As shown in FIG. 2, in another embodiment, there is no biasing member and the flexible foot pad (36001) is sufficiently resilient to return to the curved position when the user steps off the scooter (36004).

As shown in FIG. 3A, in another embodiment the flexible foot pad (36001) has little memory or no memory and the curved position is maintained by side sliders (36020).

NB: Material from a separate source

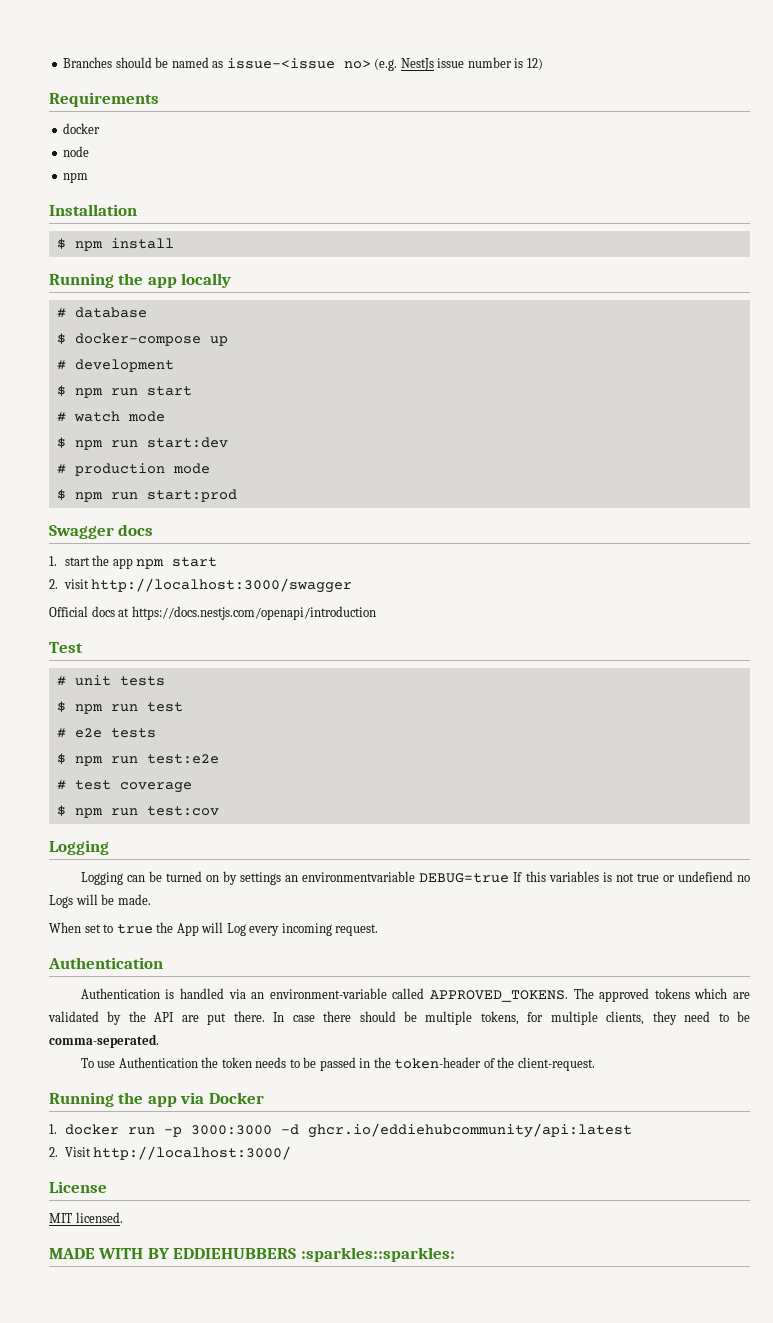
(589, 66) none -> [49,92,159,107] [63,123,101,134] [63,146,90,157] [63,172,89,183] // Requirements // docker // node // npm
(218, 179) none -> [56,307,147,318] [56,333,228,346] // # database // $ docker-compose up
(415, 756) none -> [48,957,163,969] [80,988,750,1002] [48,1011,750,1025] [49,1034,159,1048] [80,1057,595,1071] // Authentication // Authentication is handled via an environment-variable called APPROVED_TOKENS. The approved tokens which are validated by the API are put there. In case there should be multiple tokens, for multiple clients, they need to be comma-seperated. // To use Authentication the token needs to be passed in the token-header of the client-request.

A close-up view is shown as an inset in FIG. 3B showing how the slider (36020) moves inside (36112) or outside (36114). When moving inside, pressure is imposed on the flexible foot pad (36001) and it curves. When pressure is applied to the flexible foot pad (36001), the sliders move to the outside letting the flexible foot pad (36001) flatten.

As shown in FIG. 4, in another embodiment, the flexible foot pad (36001) has fold lines (36040) is additionally foldable about the flexible solar cells (36008). In this manner, the area for collecting solar radiation is increased over the surface area of the flattened flexible foot pad (36001).

As shown in FIG. 5, in all embodiments, the flexible foot pad (36001) is flattened when there is a user (36006) positioned on the flexible foot pad (36001).

While example embodiments have been described in connection with what is presently considered to be an example of a possible most practical and/or suitable embodiment, it is to be understood that the descriptions are not to be limited to the disclosed embodiments, but on the contrary, is intended to cover various modifications and equivalent arrangements included within the spirit and scope of the example embodiment. Those skilled in the art will recognize or be able to ascertain using no more than routine experimentation, many equivalents to the specific example embodiments specifically described herein. Such equivalents are intended to be encompassed in the scope of the claims, if appended hereto or subsequently filed.

Claims

1. A solar powered electric motorized scooter for use with a battery, the solar powered electric motorized scooter comprising a base which includes sides, a flexible foot pad which has a margin, the margin attached to the base on one side, a plurality of flexible solar cells mounted on the flexible foot pad, an electric motor which is in electrical communication with the flexible solar cells, a front wheel, a back wheel, the wheels rotatably disposed on the base and in motive communication with the motor, a steering tube rotatably mounted to the base and attached to a bracket that retains the axle of the front wheel and a handlebar, which terminates the steering tube, wherein the flexible foot pad is configured to flatten under the pressure of a rider and to curve upward when not under pressure of the rider.

2. The solar powered electric motorized scooter of claim 1, further comprising a biasing member which is disposed between the flexible foot pad and the base and biases the flexible foot pad upward.

3. The solar powered electric motorized scooter of claim 1, wherein the flexible foot pad further includes a multiplicity of fold lines which are located about the flexible solar cells.

4. The solar powered electric motorized scooter of any one of claim 1, further comprising the battery, the battery in electrical communication with the solar cells and with the motor.

5. A solar powered electric motorized scooter for use with a battery, the solar powered electric motorized scooter comprising a base, a slider in slidable engagement with the base, a flexible foot pad which has a margin, the margin abutting the slider, a plurality of flexible solar cells mounted on the flexible foot pad, an electric motor which is in electrical communication with the flexible solar cells, a front wheel, a back wheel, the wheels rotatably disposed on the base and in motive communication with the motor, a steering tube rotatably mounted to the base and attached to a bracket that retains the axle of the front wheel and a handlebar, which terminates the steering tube, wherein the flexible foot pad is configured to flatten under the pressure of a rider and to curve upward when not under pressure of the rider.

6. The solar powered electric motorized scooter of claim 5, further comprising the battery, the battery in electrical communication with the solar cells and with the motor.